For the Middle East, Oxford Economics downgraded the forecast for Gulf nations' real gross domestic product growth by 1.8 percentage points to 2.6 per cent. "The worst-case scenario for GCC countries might involve substantial damage to the very infrastructure of oil and gas extraction," Mr Hasn said.

"That would result in structural damage that could take months to repair and could push crude prices possibly beyond $200 per barrel for a significant period, triggering global stagflation," he added. The prolonged closure of Hormuz could also drive prices up to $200 per barrel.

Foreign direct investment is also expected to drop, threatening the region's key diversification plans. However, the UAE's investment environment is highly favourable and Mr Hasn said he expected that "authorities will further enhance the market’s attractiveness, boosting its reputation for resilience", after the conflict ends.

War among 'three major fears' for investors

Stock markets have also felt the effects of the war. The Abu Dhabi Stock Exchange and Dubai Financial Market closed lower on Friday, with bourses in Saudi Arabia and Qatar also falling. US stocks closed sharply lower on Thursday.

The conflict is now one of three "major fears" facing investors, who also have to deal with the disruption driven by artificial intelligence and concerns about private debt, said Yves Bonzon, group chief investment officer of Zurich-based Julius Baer. This is "requiring investors to distinguish endogenous from exogenous factors, as well as fundamentals from positioning-driven moves", he said.

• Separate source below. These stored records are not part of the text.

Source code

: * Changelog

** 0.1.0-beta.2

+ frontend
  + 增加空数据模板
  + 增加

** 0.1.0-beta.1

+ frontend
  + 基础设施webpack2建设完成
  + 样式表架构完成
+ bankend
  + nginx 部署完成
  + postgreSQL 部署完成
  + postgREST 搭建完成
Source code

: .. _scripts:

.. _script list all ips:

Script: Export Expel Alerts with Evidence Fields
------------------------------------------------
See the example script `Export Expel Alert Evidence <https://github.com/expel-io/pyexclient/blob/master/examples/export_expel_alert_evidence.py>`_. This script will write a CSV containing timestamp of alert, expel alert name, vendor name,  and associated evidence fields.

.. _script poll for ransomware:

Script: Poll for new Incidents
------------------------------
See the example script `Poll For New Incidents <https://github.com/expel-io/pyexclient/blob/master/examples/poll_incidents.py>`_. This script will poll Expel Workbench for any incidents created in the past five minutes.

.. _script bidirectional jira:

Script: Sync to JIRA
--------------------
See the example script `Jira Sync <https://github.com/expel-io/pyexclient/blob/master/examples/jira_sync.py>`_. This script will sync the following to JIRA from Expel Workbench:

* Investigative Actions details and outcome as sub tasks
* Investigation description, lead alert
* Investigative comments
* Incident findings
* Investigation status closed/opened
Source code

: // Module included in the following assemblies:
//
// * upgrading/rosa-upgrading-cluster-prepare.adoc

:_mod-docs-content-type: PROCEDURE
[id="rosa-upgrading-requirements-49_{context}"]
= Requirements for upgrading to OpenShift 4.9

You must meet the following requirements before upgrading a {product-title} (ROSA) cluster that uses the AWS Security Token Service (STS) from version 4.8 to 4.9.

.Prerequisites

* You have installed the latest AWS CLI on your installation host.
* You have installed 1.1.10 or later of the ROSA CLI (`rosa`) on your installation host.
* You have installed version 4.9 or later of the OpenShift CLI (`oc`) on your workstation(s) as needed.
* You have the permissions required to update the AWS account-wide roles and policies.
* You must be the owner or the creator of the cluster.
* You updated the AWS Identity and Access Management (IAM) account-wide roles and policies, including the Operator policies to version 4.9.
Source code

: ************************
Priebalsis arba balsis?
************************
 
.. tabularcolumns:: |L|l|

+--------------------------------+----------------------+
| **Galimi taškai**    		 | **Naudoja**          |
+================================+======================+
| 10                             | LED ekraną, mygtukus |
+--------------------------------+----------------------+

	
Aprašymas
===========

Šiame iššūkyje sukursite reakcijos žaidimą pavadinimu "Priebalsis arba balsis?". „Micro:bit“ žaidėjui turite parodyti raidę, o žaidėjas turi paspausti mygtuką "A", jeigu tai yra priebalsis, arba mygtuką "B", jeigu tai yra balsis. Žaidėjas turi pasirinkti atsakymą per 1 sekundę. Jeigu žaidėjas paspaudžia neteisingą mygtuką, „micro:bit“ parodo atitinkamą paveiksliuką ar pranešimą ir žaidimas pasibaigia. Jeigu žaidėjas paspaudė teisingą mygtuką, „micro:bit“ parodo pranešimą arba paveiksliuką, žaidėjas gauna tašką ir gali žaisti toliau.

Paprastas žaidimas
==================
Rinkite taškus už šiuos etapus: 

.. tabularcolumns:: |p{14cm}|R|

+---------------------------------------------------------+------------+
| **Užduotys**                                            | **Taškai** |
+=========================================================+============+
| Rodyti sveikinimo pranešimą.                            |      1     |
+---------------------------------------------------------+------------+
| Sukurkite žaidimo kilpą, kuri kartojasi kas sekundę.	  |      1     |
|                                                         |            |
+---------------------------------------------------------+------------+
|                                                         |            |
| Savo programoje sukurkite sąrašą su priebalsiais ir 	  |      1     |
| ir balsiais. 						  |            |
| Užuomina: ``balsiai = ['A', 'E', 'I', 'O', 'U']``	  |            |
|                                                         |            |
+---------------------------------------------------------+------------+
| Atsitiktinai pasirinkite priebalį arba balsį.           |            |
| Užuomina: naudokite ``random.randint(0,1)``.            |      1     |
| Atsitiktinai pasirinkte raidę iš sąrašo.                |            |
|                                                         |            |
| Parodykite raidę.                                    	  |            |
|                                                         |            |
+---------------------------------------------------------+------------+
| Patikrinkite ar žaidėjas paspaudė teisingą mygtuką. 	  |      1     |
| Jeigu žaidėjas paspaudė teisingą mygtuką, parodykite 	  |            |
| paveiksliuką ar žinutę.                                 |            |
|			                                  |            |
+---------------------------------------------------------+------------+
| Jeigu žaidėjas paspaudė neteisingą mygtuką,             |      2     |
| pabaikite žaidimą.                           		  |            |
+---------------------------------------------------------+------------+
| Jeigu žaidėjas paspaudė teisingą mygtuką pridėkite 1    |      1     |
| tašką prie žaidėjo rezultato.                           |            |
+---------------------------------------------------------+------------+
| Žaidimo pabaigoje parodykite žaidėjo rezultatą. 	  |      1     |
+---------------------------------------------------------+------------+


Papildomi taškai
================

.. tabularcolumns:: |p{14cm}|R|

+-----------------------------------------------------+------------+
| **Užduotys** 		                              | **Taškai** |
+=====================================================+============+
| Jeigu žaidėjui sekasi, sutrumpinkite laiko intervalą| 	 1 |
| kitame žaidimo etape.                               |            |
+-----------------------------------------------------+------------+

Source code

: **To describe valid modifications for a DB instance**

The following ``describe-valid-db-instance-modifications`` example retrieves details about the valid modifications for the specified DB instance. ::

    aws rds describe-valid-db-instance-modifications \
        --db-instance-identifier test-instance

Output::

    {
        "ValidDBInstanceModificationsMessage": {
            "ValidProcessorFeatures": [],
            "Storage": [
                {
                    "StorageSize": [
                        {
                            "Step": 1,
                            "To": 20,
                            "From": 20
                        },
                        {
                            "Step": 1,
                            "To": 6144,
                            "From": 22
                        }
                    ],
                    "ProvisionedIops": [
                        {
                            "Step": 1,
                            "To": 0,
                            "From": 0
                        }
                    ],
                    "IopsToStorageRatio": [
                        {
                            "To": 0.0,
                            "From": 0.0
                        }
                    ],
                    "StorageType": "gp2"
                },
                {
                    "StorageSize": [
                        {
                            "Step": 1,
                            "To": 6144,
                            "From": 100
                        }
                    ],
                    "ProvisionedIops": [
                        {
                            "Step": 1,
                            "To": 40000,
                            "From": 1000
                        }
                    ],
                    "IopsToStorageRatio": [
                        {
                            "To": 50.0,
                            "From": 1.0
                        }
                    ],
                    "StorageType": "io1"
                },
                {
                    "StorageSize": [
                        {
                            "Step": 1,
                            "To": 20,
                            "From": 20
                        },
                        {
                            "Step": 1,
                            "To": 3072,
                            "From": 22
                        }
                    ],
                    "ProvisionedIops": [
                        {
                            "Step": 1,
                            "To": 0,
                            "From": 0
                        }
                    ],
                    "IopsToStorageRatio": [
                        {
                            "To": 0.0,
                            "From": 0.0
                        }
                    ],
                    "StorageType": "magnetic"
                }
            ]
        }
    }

Gold, which in theory should have benefitted from the increase in geopolitical risk, has instead been influenced by profit-taking after its recent successful run. "While the market has not given rise to an exceptional buying opportunity so far, the unwinding of excessive positioning triggered by the war could allow investors to rebalance their portfolios in line with prevailing trends," Mr Bonzon said.

Those trends include "the global diversification away from the US, technology stocks and public balance sheets and towards tangible-based business models, precious metals and emerging markets", he added. "After all, from a fundamental perspective, these trends remain firmly in place and, we would argue, have only been strengthened."